When Hulako’s army conquered the troops of Sultan Rokn-ud-deen, the son of Sultan Mahum­mud, and took him prisoner, the sultan was carried to Tooli Khan in Khorasan; and although every method was tried to make him kneel and do homage to Tooli Khan, the chief of the army, they all failed, for the sultan knew he should certainly be put to death, and was determined not to do his enemy so much honour. As he expected, he was slain with all his adherents, in the beginning of the year 619 Hejri, agreeing with Kowi Eel Toorki.

When Chungeez Khan had taken Balkh, he despatched Tooli Khan and Toghachar Noyaun Goor Kan, to reduce the province of Khorasan; to give them a respectable force, he selected every tenth man of his army to proceed with them, and his historians state that this tenth of his army amounted to eighty thousand men. When the troops arrived in Khorasan, they besieged a fort on a mountain, called the Silver Mountain, and employed their engines and every effort to take it: but the fort being very strong, it took them eight months to reduce it.

We left Joje, Chughtaie, and Ooktaie Khan, besieging Khorezm, which city, from the conten­tion that arose between Joje and Chughtaie, held out seven months. Chungeez Khan was informed of this misunderstanding, and that when one attacked the city the other withdrew his aid, and that, in consequence, Khorezm was not yet taken, and he therefore despatched letters and a vukeel to his army at Khorezm, ordering them to obey his youngest son Ooktaie, and Ooktaie only, on pain of death. When his vukeel and letters arrived, the whole of the army repaired to Ooktaie Khan and offered him their obedience, and Ooktaie Khan visited his brethren, and making known his father’s orders by fair words and promises, reconciled them. After this was effected, they commenced a fresh attack on Khorezm, and as the ditch was full of water, Ooktaie ordered his troops and followers to fill it up with earth; this being done, ladders were planted against the walls, and the standards of the Moghools soon waved on their crest, and they entered the city; the different mahls and quarters of the city were, however, shut up, and the fight was maintained by the inhabitants for several days, as every house stood a siege.
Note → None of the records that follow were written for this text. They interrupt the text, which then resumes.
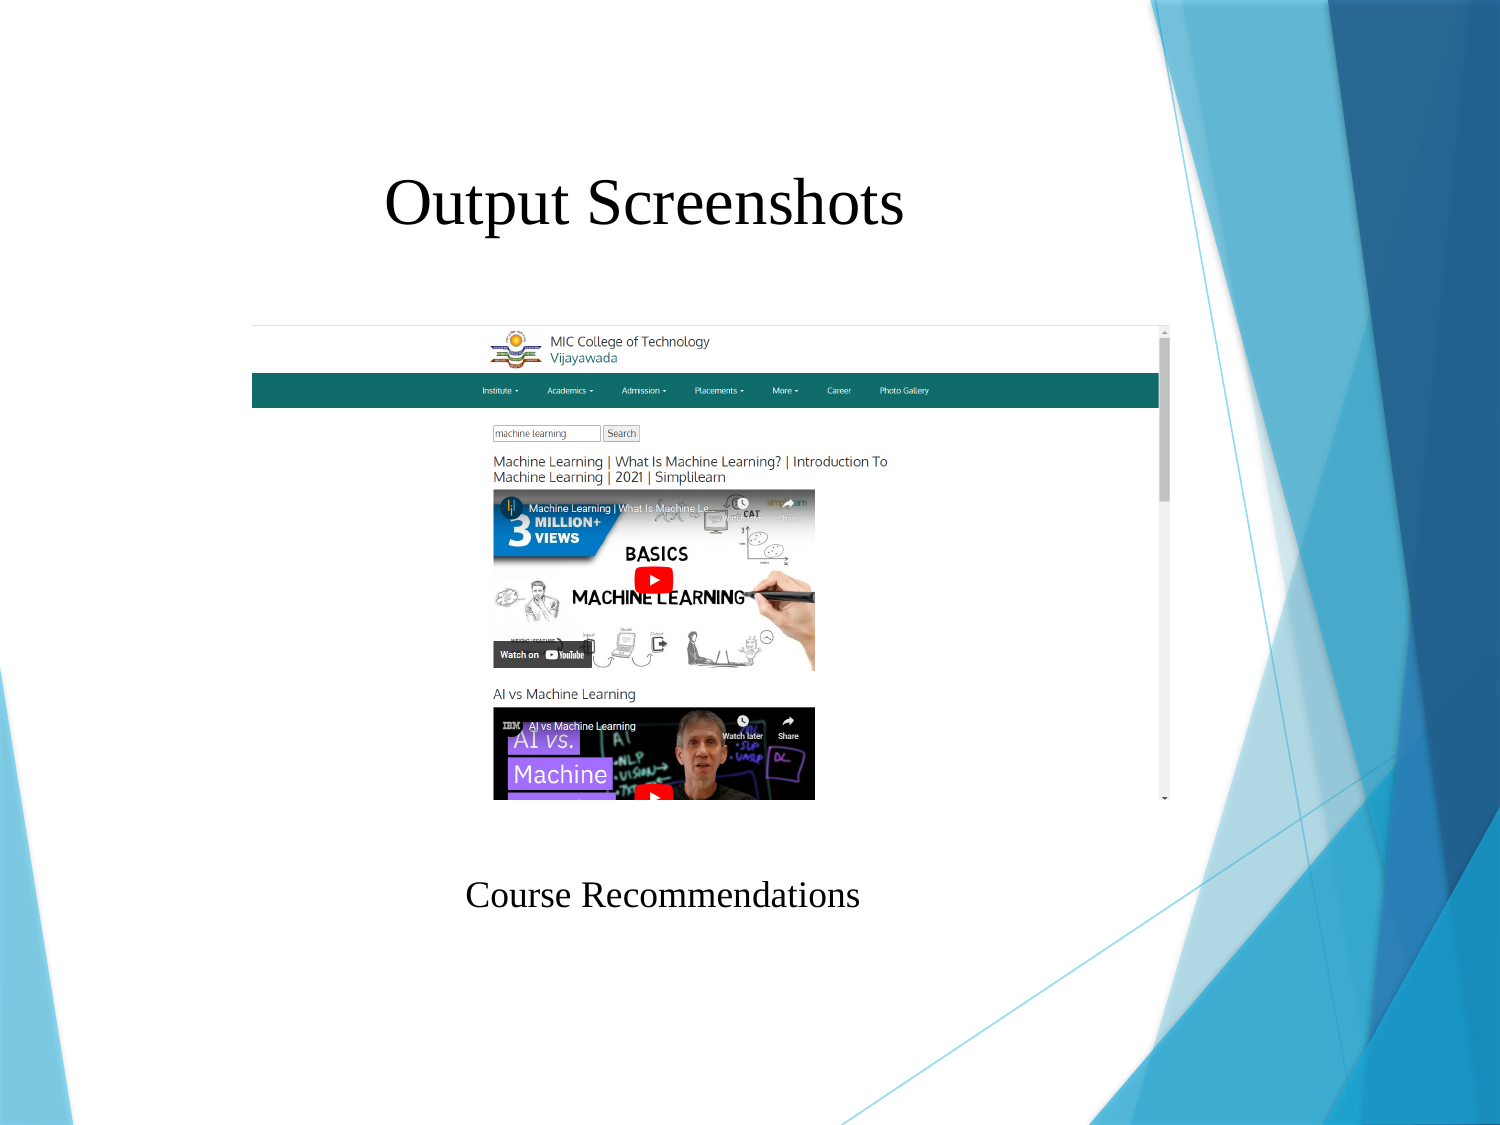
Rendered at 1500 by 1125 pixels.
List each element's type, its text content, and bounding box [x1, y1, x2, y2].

text_box Output Screenshots [152, 150, 1139, 245]
text_box Course Recommendations [286, 855, 1040, 922]
picture [252, 325, 1170, 800]
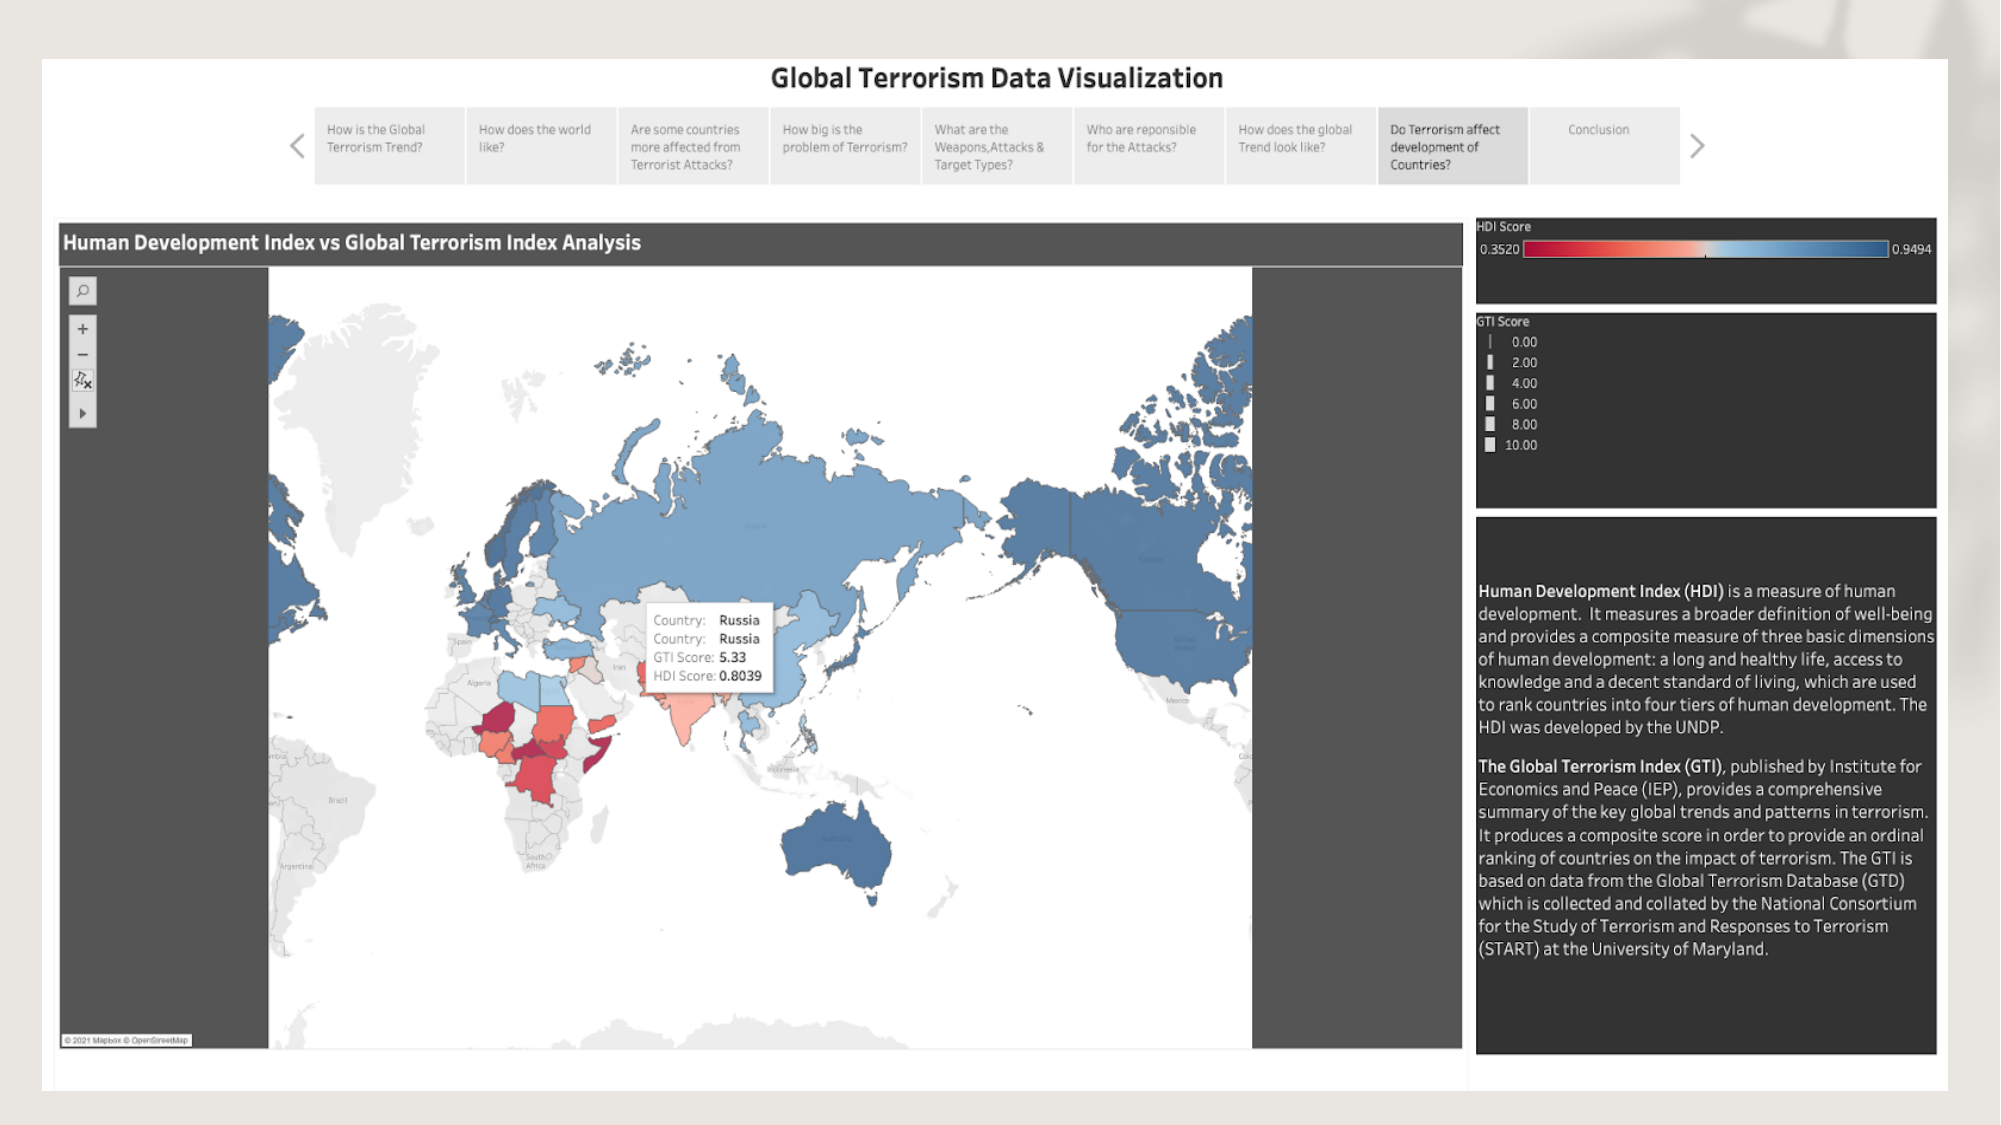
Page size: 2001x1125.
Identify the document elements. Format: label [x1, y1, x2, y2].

The number of killed in these battles was immense. At last, when the city was subdued, the Moghools separated the artizans, women, and chil­dren from the others, and drove the rest out of the city, where they were divided among the troops, and massacred without remorse; it is said that every Moghool is supposed to have slain twenty-four men.

At the time Chungeez Khan despatched an army to Khorezm, he also sent a messenger to Shaikh Nujm-ud-deen, to inform him that as his troops were about to attack Khorezm, and it was likely the city would be taken, he recom­mended the Shaikh to leave the city with his family and dependents, that they might receive no injury. The Shaikh in reply said, that he had lived seventy years in Khorezm, and that it would be most unworthy in him to quit his countrymen in time of distress; that as he had passed many happy days among them, it would be unmanly to refuse to participate in their mis­fortunes. When the city was taken, the Shaikh was put to death among those driven out of the city; this occurred in the year 618 Hejri.* It is said that Mulana Roomi has alluded to the Shaikh’s death in his works.